Based out of Cincinnati, Ohio, Mol Sullivan appeared on these pages just last month around the release of her excellent single, Eggshells. The track was the first taster of Mol’s upcoming album, GOOSE, a record she describes as, a “long exposure photograph” of fifteen years of songwriting. While the album won’t arrive until the start of January, today Mol is premiering the latest track to be taken from it, Still Tryin’.

Discussing Still Tryin’, Mol suggests the track picks up one of the major influences on her debut album, her sobriety from alcohol since the Spring of 2018. The track serves as something of a transition, the sun-dappled happiness of a newfound, alcohol-free headspace, peppered with just a hint of the shadows of past doubt and self-reproachment, “I was a chicken shit, couldn’t even go a day, all of your peaches, just beyond reachin’, the pink-lit sky turns to grey”. That sense of impermanence runs throughout the track, that feeling that everything good came from something bad, and could go back there in an instant, “one last cigarette, and I’m out of here, a flicker of red decay. Tell me one more joke, I’ll still smile if I can, and be your personal ashtray”.

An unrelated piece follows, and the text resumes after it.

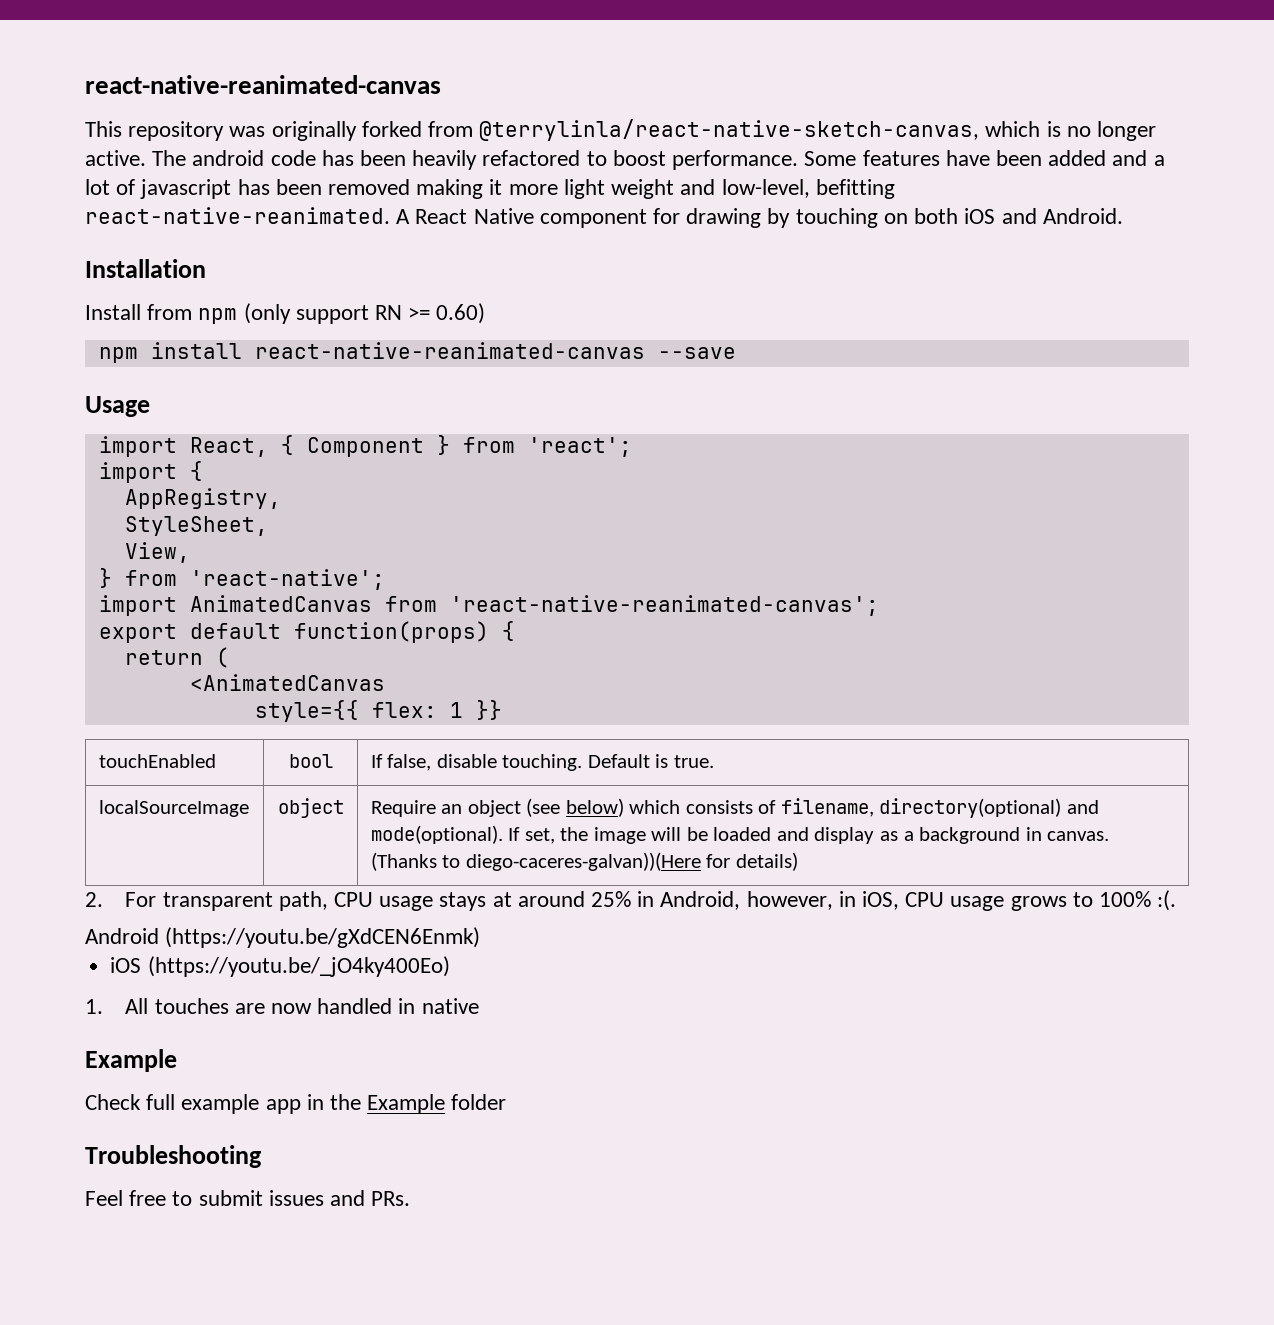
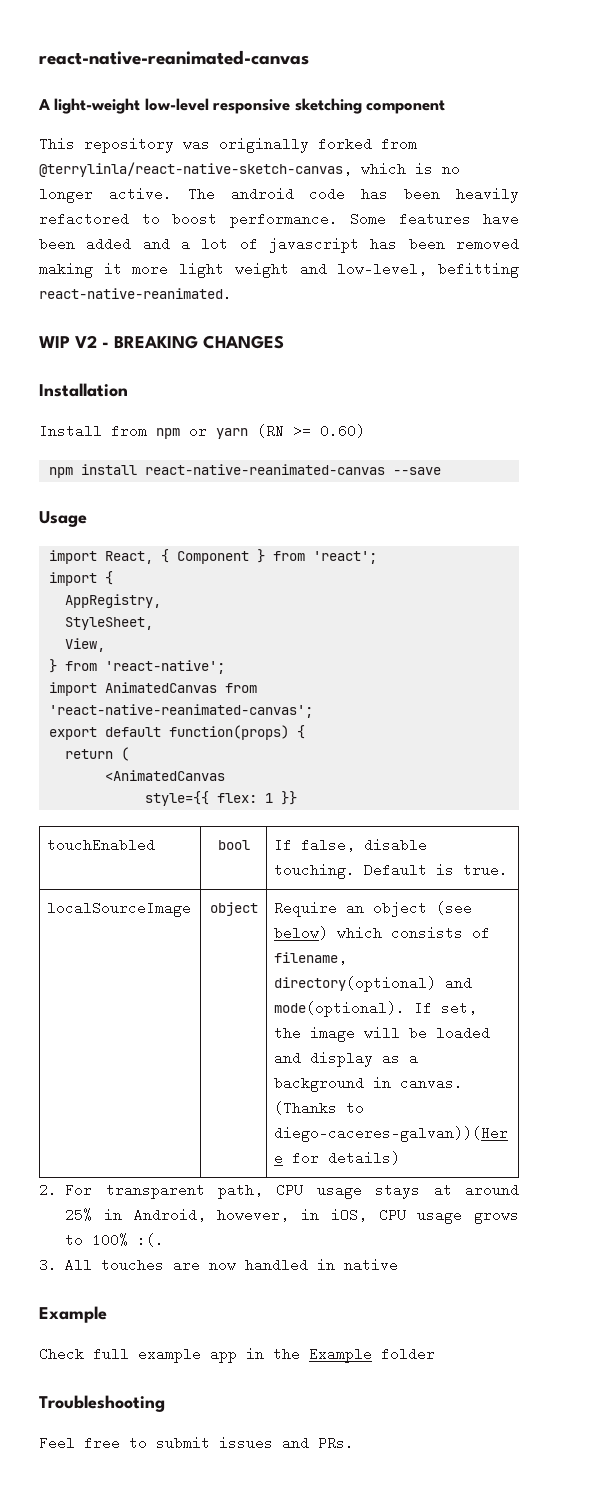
[85,75,441,94] react-native-reanimated-canvas -> [39,50,309,65] [38,98,446,114] react-native-reanimated-canvas // A light-weight low-level responsive sketching component
[396,208,1123,228] A React Native component for drawing by touching on both iOS and Android. -> [39,335,284,349] // WIP V2 - BREAKING CHANGES
[243,303,403,324] (only support RN -> [189,424,284,439] or yarn (RN
[85,927,481,948] [110,956,450,977] [85,999,103,1014] Android (https://youtu.be/gXdCEN6Enmk) // iOS (https://youtu.be/_jO4ky400Eo) // 1. -> [39,1258,57,1272] 3.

Musically, the track is a delightfully woozy affair, recalling the likes of Katy Kirby or Lomelda, as Mol’s unhurried vocals are accompanied by slow-moving slacker-tinged guitars and the slow progress of the rhythm section, which wades forward despite the resistance, like a spoon through golden syrup. It gives the track a wonderfully unhurried quality, the audio equivalent of a lazy Sunday afternoon as if it’s got nowhere to be and no one to see. The opening track on GOOSE, Still Tryin’ seems like a wonderful scene setter for the album to follow, a swirling storm of ideas and emotions, it feels beautiful yet also fragile, a balloon ready to burst and spill out messy, brilliant humanity.